▶ [Short problem 1] From the merge policy thread, quote the stretch from "Posted to java-user@lucene.apache.org" through "deletions, just adds." word for word.
▶ [Short problem 2] Translate this sentence from the merge policy thread into Spanish: "Also, no RAM will be used holding the doc mapping, since the docIDs don't change."
▶ [Short problem 3]
Answer these questions using the merge policy thread:
(a) Which merge policy does the opening post call probably the best one to use?
(b) Which JIRA issue was added in the reply?
(c) Which step of a merge is described as normally by far the most time consuming?

▶ [Document segment]
§
You are viewing a plain text version of this content. The canonical link for it is here.
Posted to java-user@lucene.apache.org by Otis Gospodnetic <ot...@gmail.com> on 2014/01/06 19:24:45 UTC

MergePolicy for append-only indices?

Hi,
(cross-posting to both Solr and Lucene user lists because while this is a
Lucene-level question, I suspect a lot of people who know about this or are
interested in this subject are actually on the Solr list)

I have a large append-only index and I looked at merge policies hoping to
identify one that is naturally more suitable for indices without any
updates and deletions, just adds.

I've read
http://lucene.apache.org/core/4_6_0/core/org/apache/lucene/index/TieredMergePolicy.htmland
the javadocs for its cousins, but it doesn't look like any of them is
more suited for append-only index than the other ones and Tiered MP having
more knobs is probably the best one to use.....

I was wondering if I was missing something, if one of the MPs is in fact
better for append-only indices OR if one can suggest how one could write a
custom MP that's specialized for append-only indices.

Thanks,
Otis
--
Performance Monitoring * Log Analytics * Search Analytics
Solr & Elasticsearch Support * http://sematext.com/

Re: MergePolicy for append-only indices?

Posted by Otis Gospodnetic <ot...@gmail.com>.
Thanks Mike(s) & Co.
Added https://issues.apache.org/jira/browse/LUCENE-5419

Sounds like a killer feature :)

Otis



On Wed, Jan 8, 2014 at 4:17 AM, Michael McCandless <
lucene@mikemccandless.com> wrote:

> On Mon, Jan 6, 2014 at 3:42 PM, Michael Sokolov
> <ms...@safaribooksonline.com> wrote:
> > I think the key optimization when there are no deletions is that you
> don't
> > need to renumber documents and can bulk-copy blocks of contiguous
> documents,
> > and that is independent of merge policy. I think :)
>
> Merging of term vectors and stored fields will always use bulk-copy
> for contiguous chunks of non-deleted docs, so for the append-only case
> these will be the max chunk size and be efficient.
>
> We have no codec that implements bulk merging for postings, which
> would be interesting to pursue: in the append-only case it's possible,
> and merging of postings is normally by far the most time consuming
> step of a merge.
>
> Also, no RAM will be used holding the doc mapping, since the docIDs
> don't change.
§
▶ [Data segment]

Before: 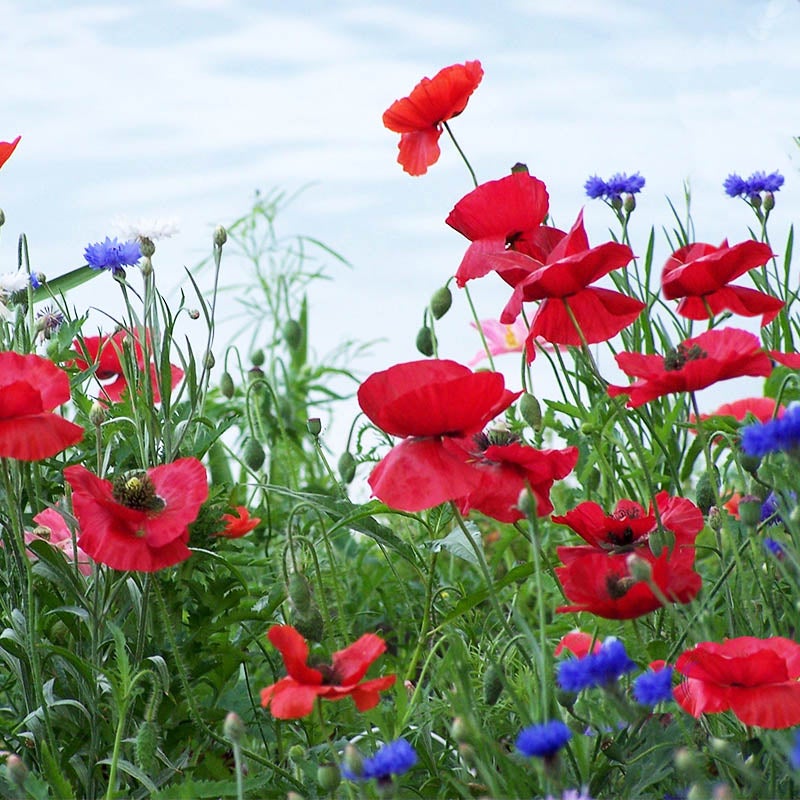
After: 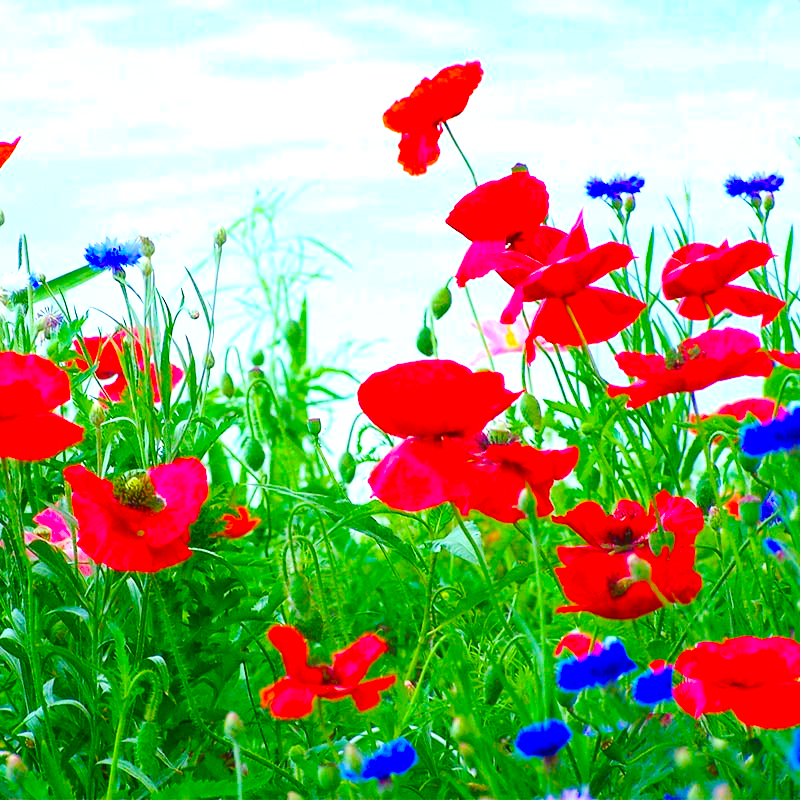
§
▶ [Task response 1]
Posted to java-user@lucene.apache.org by Otis Gospodnetic <ot...@gmail.com> on 2014/01/06 19:24:45 UTC

MergePolicy for append-only indices?

Hi,
(cross-posting to both Solr and Lucene user lists because while this is a
Lucene-level question, I suspect a lot of people who know about this or are
interested in this subject are actually on the Solr list)

I have a large append-only index and I looked at merge policies hoping to
identify one that is naturally more suitable for indices without any
updates and deletions, just adds.

▶ [Task response 2] Además, no se usará RAM para guardar el mapeo de documentos, ya que los docIDs no cambian.

▶ [Task response 3]
(a) Tiered MP (TieredMergePolicy), because it has more knobs.
(b) LUCENE-5419.
(c) Merging of postings.